**EXERCISE GOAL**
From the records below, find each line with the string "hand" and copy it.

**Records from a data collection**

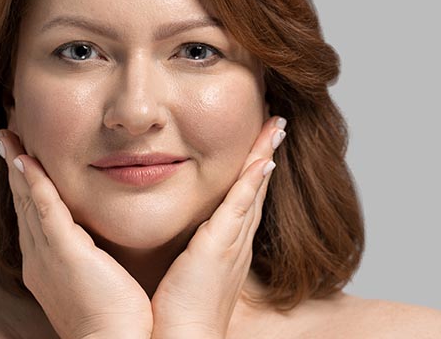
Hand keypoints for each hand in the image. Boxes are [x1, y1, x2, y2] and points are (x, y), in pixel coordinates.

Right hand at [0, 129, 152, 338]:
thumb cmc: (114, 323)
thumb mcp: (98, 283)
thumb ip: (95, 259)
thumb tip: (102, 247)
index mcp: (46, 266)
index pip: (32, 216)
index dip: (25, 186)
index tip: (21, 159)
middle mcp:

**WRITTEN RESPONSE**
Hand keypoints for each hand in the image. Boxes are [x1, y1, x2, y2] and points are (x, y), in pixel coordinates.
Right hand at [0, 129, 152, 338]:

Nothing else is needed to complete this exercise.